TASK DIRECTIONS – Reproduce every line of the listing below word for word, but omit the pictures.

(Data excerpts)
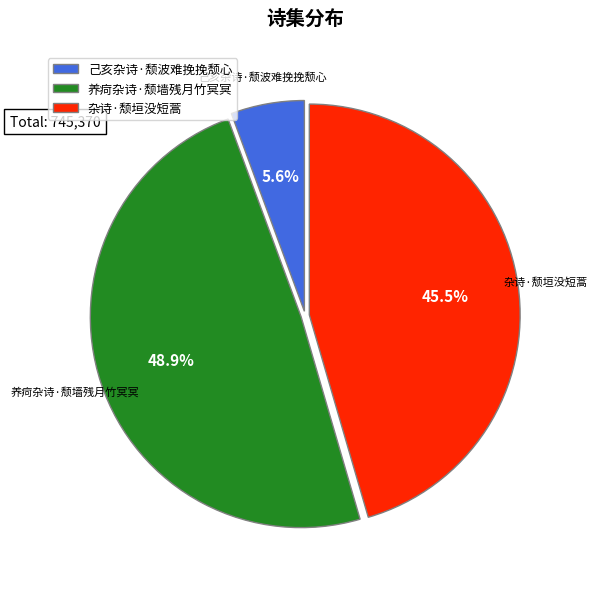

Is it true that 养疴杂诗·颓墙残月竹冥冥 is 49% of the pie?

True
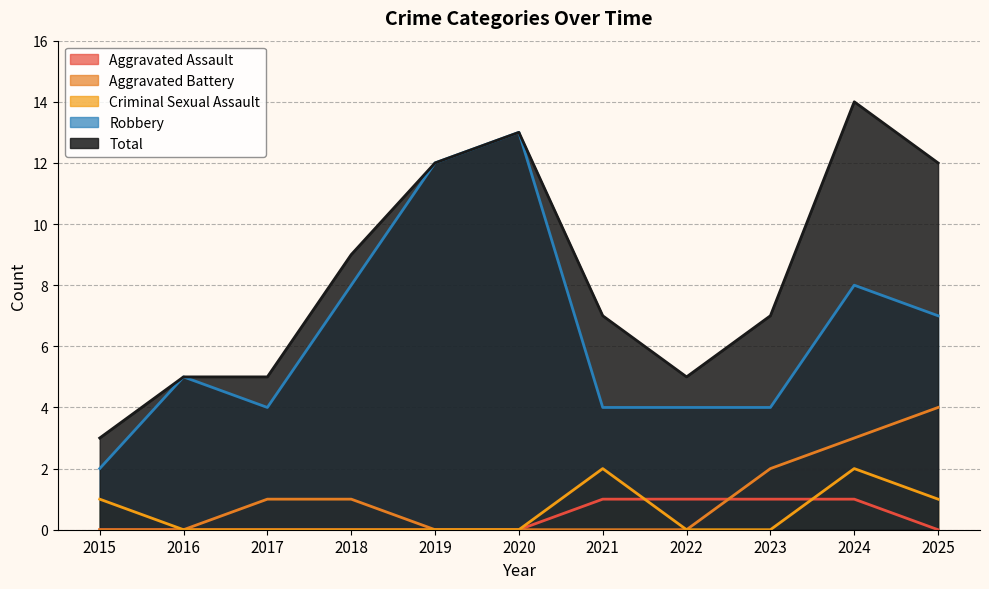

How many values in the Robbery series are below 5?

5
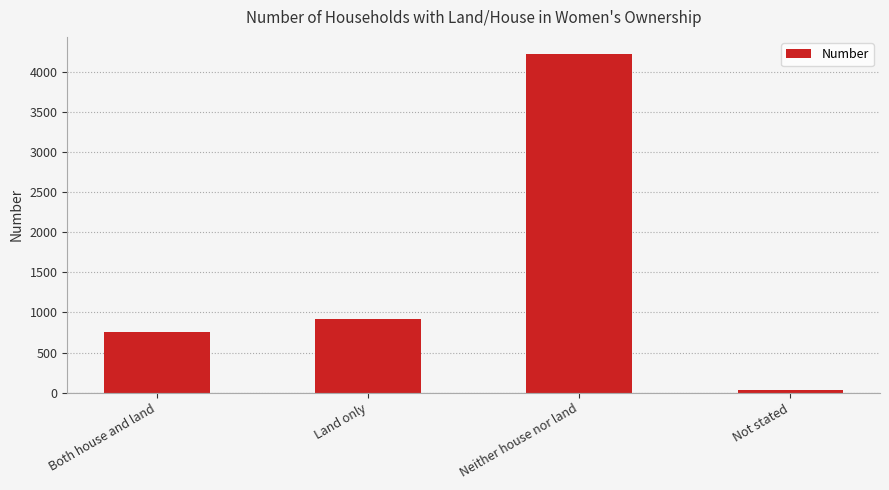

How many data points does each series have?

4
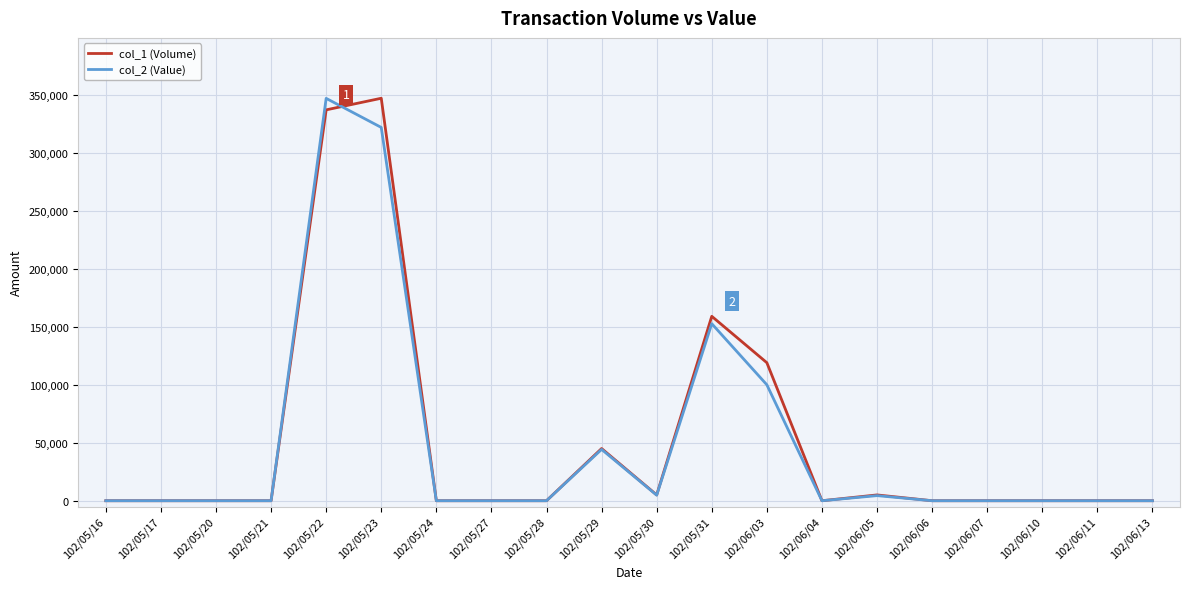

What is the maximum value shown in the chart?

347000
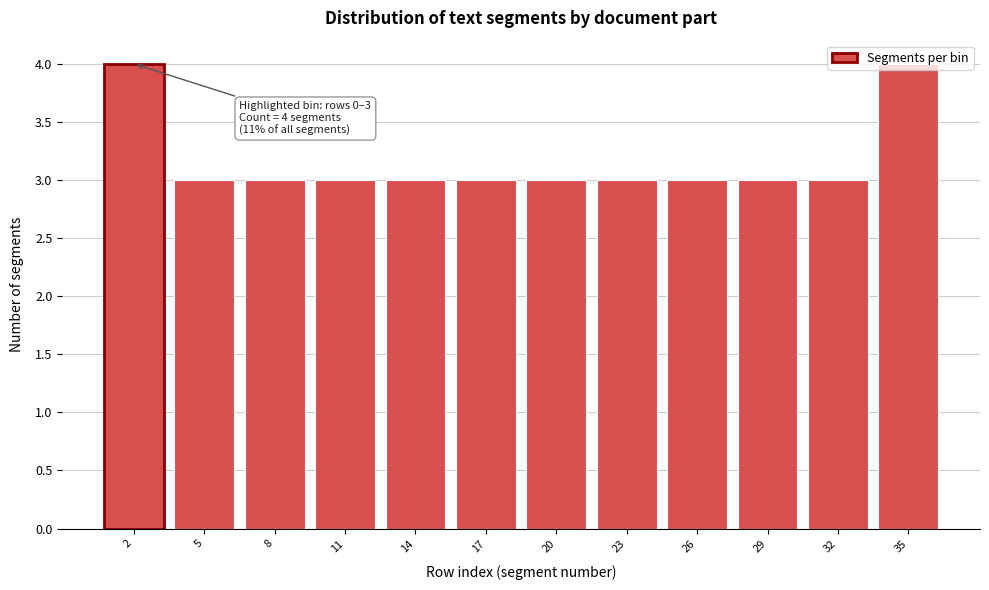

Is it true that the value at 14 is 4?

False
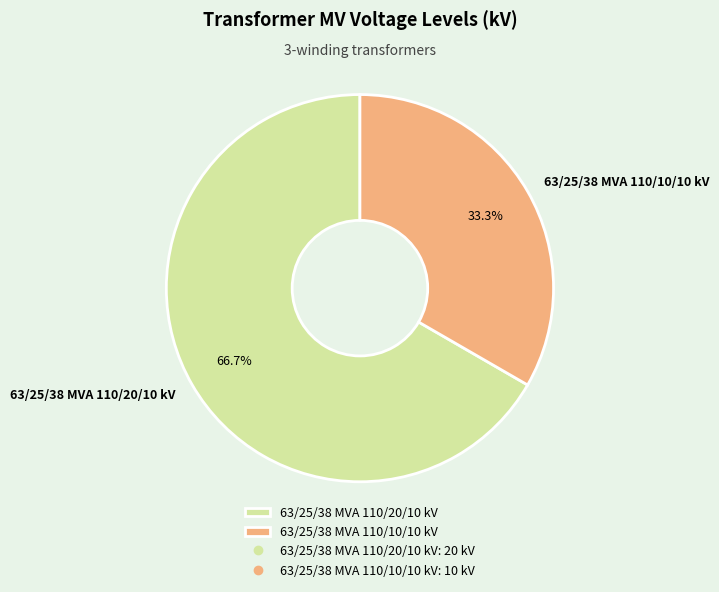

The 63/25/38 MVA 110/10/10 kV slice represents 33% of the pie. True or false?

True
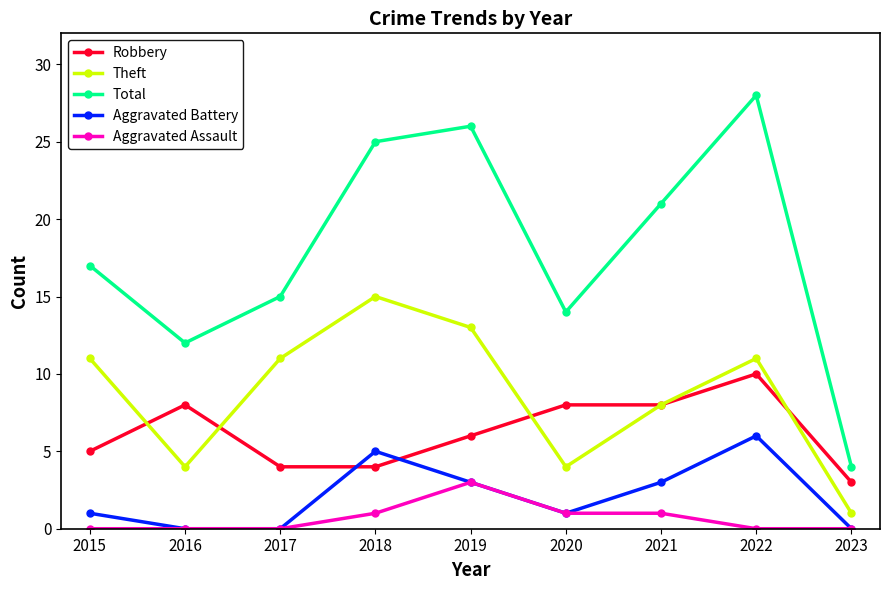

What is the greatest value displayed?

28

RESPONSE FOR THIS EXERCISE –
Is it true that 养疴杂诗·颓墙残月竹冥冥 is 49% of the pie?

True

How many values in the Robbery series are below 5?

5

How many data points does each series have?

4

What is the maximum value shown in the chart?

347000

Is it true that the value at 14 is 4?

False

The 63/25/38 MVA 110/10/10 kV slice represents 33% of the pie. True or false?

True

What is the greatest value displayed?

28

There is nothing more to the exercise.